The prior posts on implementing better math courses focused on the beginning algebra level.  The Level I implementation (Pathways) described a side-by-side model; the Level II implementation (Medium) provided a total replacement of beginning algebra as well as all courses prior to that.  The next level (III) involves replacing intermediate algebra with Algebraic Literacy (AMATYC New Life project).

Here is an image of this implementation model:

ImplementationMap HIGH March2016

 

 

 

 

 

 

 

 

Algebraic Literacy provides a modern course connecting students to STEM and related college mathematics.  I’ve posted information on the course and research for Algebraic Literacy at https://www.devmathrevival.net/?page_id=2312; here, I will focus on the implementation aspects.
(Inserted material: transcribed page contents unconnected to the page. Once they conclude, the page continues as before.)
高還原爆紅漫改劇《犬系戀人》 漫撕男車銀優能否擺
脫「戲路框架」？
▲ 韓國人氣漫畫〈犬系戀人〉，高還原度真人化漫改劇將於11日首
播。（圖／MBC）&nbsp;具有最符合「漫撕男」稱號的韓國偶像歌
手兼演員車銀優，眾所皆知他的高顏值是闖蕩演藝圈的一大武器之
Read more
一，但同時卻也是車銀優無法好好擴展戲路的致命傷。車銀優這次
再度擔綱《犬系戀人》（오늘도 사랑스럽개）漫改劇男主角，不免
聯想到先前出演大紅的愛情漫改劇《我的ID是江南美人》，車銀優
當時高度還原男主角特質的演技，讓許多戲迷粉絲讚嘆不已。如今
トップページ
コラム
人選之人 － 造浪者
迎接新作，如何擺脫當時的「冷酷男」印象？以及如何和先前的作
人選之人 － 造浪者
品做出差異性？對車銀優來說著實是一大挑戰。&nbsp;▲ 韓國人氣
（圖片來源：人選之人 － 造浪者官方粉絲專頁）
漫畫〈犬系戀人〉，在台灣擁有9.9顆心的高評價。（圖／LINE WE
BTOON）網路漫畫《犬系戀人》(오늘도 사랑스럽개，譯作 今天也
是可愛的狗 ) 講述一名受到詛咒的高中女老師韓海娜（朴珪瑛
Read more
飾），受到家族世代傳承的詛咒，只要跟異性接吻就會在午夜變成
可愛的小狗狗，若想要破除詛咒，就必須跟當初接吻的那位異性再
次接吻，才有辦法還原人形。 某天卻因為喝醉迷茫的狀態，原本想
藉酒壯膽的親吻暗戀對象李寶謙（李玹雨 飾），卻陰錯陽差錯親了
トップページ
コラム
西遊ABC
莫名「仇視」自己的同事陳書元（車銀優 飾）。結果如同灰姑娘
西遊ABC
One benefit of this ‘high’ implementation is that we can minimize remedial enrollments while providing intentional preparation.  Because Algebraic Literacy focuses on communication and reasoning, we provide an accessible course with higher expectations — more students can start in the 2nd course, and they will be better prepared for what follows.  For example, if intermediate algebra required a 77 on a placement test, algebraic literacy can succeed with a cutoff of 60 to 65; if an ACT Math 19 is required for intermediate algebra, algebraic literacy can manage with a 17.  These numbers are very generic, and are simply meant to illustrate the increased access.

The preparation is also improved in this model.  The cumulative message of the college math standards is:

Focus on learning core ideas in mathematics to a high level. (AMATYC; MAA – CRAFTY and CUPM)
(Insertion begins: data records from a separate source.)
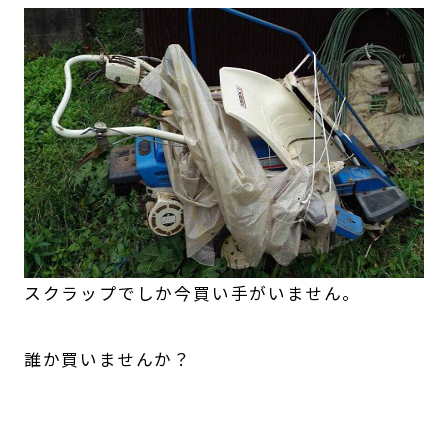
スクラップでしか今買い手がいません。
誰か買いませんか？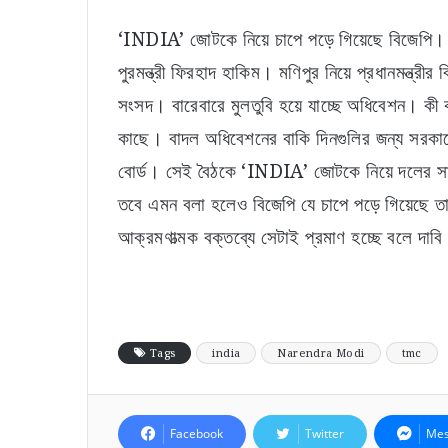
‘INDIA’ জোটকে নিয়ে চাপে পড়ে গিয়েছে বিজেপি।
পুরমন্ত্রী ফিরহাদ হাকিম। মণিপুর নিয়ে প্রধানমন্ত্
সংসদ। বারেবারে মুলতুবি হয়ে যাচ্ছে অধিবেশন। কী
কাছে। বাদল অধিবেশনের বাকি দিনগুলির জন্য সরকা
বোর্ড। সেই বৈঠকে ‘INDIA’ জোটকে নিয়ে দলের সাংসদদ
তবে এমন বলা হলেও বিজেপি যে চাপে পড়ে গিয়েছে তা প
আক্রমণাত্মক বক্তব্যে সেটাই প্রমাণ হচ্ছে বলে দাব
Tags
india
Narendra Modi
tmc
Facebook
Twitter
Mes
Even if students flow from Algebraic Literacy to a traditional college algebra course, they will have more capabilities.

However, the curriculum at the college algebra level (and above) is in desperate need of modernization.  Those courses are almost all modifications of either a 19th century college algebra course in college algebra or slight variations of calculus from the mid-20th century.  We live in a golden age of mathematical sciences, but our students still take courses on dead (aka obsolete) mathematics.  Having the Algebraic Literacy course in place will provide both the motivation and safety needed for our departments to begin updating the STEM math courses.
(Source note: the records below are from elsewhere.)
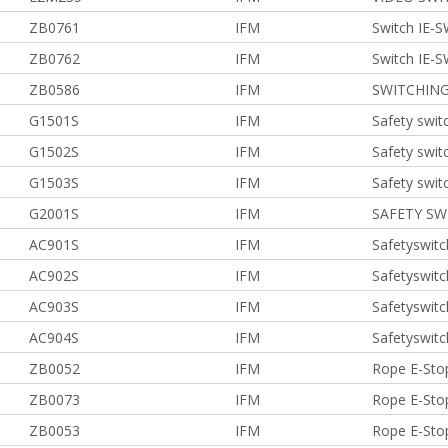
ZB0761
IFM
Switch IE-
ZB0762
IFM
Switch IE-
ZB0586
IFM
SWITCHING
G1501S
IFM
Safety swit
G1502S
IFM
Safety swit
G1503S
IFM
Safety swit
G2001S
IFM
SAFETY SW
AC901S
IFM
Safetyswit
AC902S
IFM
Safetyswit
AC903S
IFM
Safetyswit
AC904S
IFM
Safetyswit
ZB0052
IFM
Rope E-Sto
ZB0073
IFM
Rope E-Sto
ZB0053
IFM
Rope E-Sto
This “High” implementation results in a total replacement of obsolete dev math courses and the beginning of renewal in the courses which follow.  The New Life Project dev math courses share much with the work of the Carnegie Foundation (Pathways) and the Dana Center (New Mathways).    The Carnegie work builds an option after the pathways courses (Statway or Quantway) to enable the student to take college algebra; the Dana Center work provides a different replacement model, where the STEM path (pre-calculus) begins right after a Math Literacy-type course.

Many in our profession would like to teach Algebraic Literacy instead of intermediate algebra; Algebraic Literacy is better mathematics and is consistent with modern teaching methods.  The main barrier to progress right now is ‘textbooks’, since there are no commercial materials available (Pearson; McGraw Hill; Cengage; Hawkes; etc).   The path out of this ‘chicken-egg’ dilemma is YOU … talk to the publisher representatives at every opportunity about the books you want to see.

A primary goal of this “High” implementation is a combination of improved preparation and the minimizing of the remedial math enrollment function.  I believe that we can achieve a situation where the mode of remedial math enrollments is 0 and 1, with a mean between those values.  We don’t need to eliminate remedial math courses … we need to modernize them to better serve our students.